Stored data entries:
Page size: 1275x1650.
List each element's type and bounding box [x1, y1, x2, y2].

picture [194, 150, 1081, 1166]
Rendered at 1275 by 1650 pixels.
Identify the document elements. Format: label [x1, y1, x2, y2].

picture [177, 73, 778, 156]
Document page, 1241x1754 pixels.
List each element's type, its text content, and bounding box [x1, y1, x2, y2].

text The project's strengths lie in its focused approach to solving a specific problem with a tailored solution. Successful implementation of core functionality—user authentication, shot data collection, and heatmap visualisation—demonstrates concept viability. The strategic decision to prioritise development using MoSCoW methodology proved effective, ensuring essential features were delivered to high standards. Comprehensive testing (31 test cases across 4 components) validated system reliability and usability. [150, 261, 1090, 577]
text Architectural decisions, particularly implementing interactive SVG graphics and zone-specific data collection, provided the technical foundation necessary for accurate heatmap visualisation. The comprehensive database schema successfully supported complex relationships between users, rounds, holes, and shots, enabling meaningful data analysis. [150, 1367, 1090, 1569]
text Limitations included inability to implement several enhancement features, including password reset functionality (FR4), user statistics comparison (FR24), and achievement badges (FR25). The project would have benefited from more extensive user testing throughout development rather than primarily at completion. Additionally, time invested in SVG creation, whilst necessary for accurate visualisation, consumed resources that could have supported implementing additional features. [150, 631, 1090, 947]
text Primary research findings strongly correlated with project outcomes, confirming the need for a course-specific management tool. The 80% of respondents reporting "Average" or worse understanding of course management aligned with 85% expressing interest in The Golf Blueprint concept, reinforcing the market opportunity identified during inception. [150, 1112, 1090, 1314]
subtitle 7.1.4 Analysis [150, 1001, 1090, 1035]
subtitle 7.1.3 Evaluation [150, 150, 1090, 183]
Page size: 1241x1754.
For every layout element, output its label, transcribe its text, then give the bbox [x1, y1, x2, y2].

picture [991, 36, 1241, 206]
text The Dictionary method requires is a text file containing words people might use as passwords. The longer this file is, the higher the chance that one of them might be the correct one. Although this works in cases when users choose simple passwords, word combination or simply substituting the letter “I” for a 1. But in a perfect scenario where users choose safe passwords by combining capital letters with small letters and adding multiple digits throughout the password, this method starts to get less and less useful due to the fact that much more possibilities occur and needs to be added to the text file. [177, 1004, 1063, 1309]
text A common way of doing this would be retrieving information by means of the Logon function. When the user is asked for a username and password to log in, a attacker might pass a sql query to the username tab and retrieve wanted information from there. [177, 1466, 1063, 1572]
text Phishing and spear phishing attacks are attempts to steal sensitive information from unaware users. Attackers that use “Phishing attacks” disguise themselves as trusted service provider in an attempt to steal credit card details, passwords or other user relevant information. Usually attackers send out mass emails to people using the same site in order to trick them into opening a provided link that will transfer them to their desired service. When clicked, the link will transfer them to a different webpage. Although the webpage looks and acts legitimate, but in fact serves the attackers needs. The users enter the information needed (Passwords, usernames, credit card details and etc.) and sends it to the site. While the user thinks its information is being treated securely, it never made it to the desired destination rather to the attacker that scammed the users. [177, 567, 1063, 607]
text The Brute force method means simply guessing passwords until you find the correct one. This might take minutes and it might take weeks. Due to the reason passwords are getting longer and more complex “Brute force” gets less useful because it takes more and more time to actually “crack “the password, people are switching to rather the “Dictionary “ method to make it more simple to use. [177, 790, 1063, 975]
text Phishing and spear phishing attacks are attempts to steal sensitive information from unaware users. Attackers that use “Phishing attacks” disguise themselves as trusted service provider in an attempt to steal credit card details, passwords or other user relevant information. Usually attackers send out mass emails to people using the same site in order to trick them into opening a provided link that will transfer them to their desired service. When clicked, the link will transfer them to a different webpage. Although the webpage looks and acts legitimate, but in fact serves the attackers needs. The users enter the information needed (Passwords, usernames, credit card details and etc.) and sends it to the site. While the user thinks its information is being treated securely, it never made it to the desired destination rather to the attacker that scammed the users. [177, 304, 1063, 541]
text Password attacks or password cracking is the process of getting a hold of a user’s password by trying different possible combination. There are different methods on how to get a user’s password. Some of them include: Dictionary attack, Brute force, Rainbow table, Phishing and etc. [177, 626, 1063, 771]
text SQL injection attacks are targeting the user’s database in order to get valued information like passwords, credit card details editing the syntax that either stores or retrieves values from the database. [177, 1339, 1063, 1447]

**WHAT YOU SHOULD DO:**
Would you reproduce every record above exactly as it appears?

**OUTPUT OF THE EXERCISE:**
Page size: 1275x1650.
List each element's type and bounding box [x1, y1, x2, y2].

picture [194, 150, 1081, 1166]
Rendered at 1275 by 1650 pixels.
Identify the document elements. Format: label [x1, y1, x2, y2].

picture [177, 73, 778, 156]
Document page, 1241x1754 pixels.
List each element's type, its text content, and bounding box [x1, y1, x2, y2].

text The project's strengths lie in its focused approach to solving a specific problem with a tailored solution. Successful implementation of core functionality—user authentication, shot data collection, and heatmap visualisation—demonstrates concept viability. The strategic decision to prioritise development using MoSCoW methodology proved effective, ensuring essential features were delivered to high standards. Comprehensive testing (31 test cases across 4 components) validated system reliability and usability. [150, 261, 1090, 577]
text Architectural decisions, particularly implementing interactive SVG graphics and zone-specific data collection, provided the technical foundation necessary for accurate heatmap visualisation. The comprehensive database schema successfully supported complex relationships between users, rounds, holes, and shots, enabling meaningful data analysis. [150, 1367, 1090, 1569]
text Limitations included inability to implement several enhancement features, including password reset functionality (FR4), user statistics comparison (FR24), and achievement badges (FR25). The project would have benefited from more extensive user testing throughout development rather than primarily at completion. Additionally, time invested in SVG creation, whilst necessary for accurate visualisation, consumed resources that could have supported implementing additional features. [150, 631, 1090, 947]
text Primary research findings strongly correlated with project outcomes, confirming the need for a course-specific management tool. The 80% of respondents reporting "Average" or worse understanding of course management aligned with 85% expressing interest in The Golf Blueprint concept, reinforcing the market opportunity identified during inception. [150, 1112, 1090, 1314]
subtitle 7.1.4 Analysis [150, 1001, 1090, 1035]
subtitle 7.1.3 Evaluation [150, 150, 1090, 183]
Page size: 1241x1754.
For every layout element, output its label, transcribe its text, then give the bbox [x1, y1, x2, y2].

picture [991, 36, 1241, 206]
text The Dictionary method requires is a text file containing words people might use as passwords. The longer this file is, the higher the chance that one of them might be the correct one. Although this works in cases when users choose simple passwords, word combination or simply substituting the letter “I” for a 1. But in a perfect scenario where users choose safe passwords by combining capital letters with small letters and adding multiple digits throughout the password, this method starts to get less and less useful due to the fact that much more possibilities occur and needs to be added to the text file. [177, 1004, 1063, 1309]
text A common way of doing this would be retrieving information by means of the Logon function. When the user is asked for a username and password to log in, a attacker might pass a sql query to the username tab and retrieve wanted information from there. [177, 1466, 1063, 1572]
text Phishing and spear phishing attacks are attempts to steal sensitive information from unaware users. Attackers that use “Phishing attacks” disguise themselves as trusted service provider in an attempt to steal credit card details, passwords or other user relevant information. Usually attackers send out mass emails to people using the same site in order to trick them into opening a provided link that will transfer them to their desired service. When clicked, the link will transfer them to a different webpage. Although the webpage looks and acts legitimate, but in fact serves the attackers needs. The users enter the information needed (Passwords, usernames, credit card details and etc.) and sends it to the site. While the user thinks its information is being treated securely, it never made it to the desired destination rather to the attacker that scammed the users. [177, 567, 1063, 607]
text The Brute force method means simply guessing passwords until you find the correct one. This might take minutes and it might take weeks. Due to the reason passwords are getting longer and more complex “Brute force” gets less useful because it takes more and more time to actually “crack “the password, people are switching to rather the “Dictionary “ method to make it more simple to use. [177, 790, 1063, 975]
text Phishing and spear phishing attacks are attempts to steal sensitive information from unaware users. Attackers that use “Phishing attacks” disguise themselves as trusted service provider in an attempt to steal credit card details, passwords or other user relevant information. Usually attackers send out mass emails to people using the same site in order to trick them into opening a provided link that will transfer them to their desired service. When clicked, the link will transfer them to a different webpage. Although the webpage looks and acts legitimate, but in fact serves the attackers needs. The users enter the information needed (Passwords, usernames, credit card details and etc.) and sends it to the site. While the user thinks its information is being treated securely, it never made it to the desired destination rather to the attacker that scammed the users. [177, 304, 1063, 541]
text Password attacks or password cracking is the process of getting a hold of a user’s password by trying different possible combination. There are different methods on how to get a user’s password. Some of them include: Dictionary attack, Brute force, Rainbow table, Phishing and etc. [177, 626, 1063, 771]
text SQL injection attacks are targeting the user’s database in order to get valued information like passwords, credit card details editing the syntax that either stores or retrieves values from the database. [177, 1339, 1063, 1447]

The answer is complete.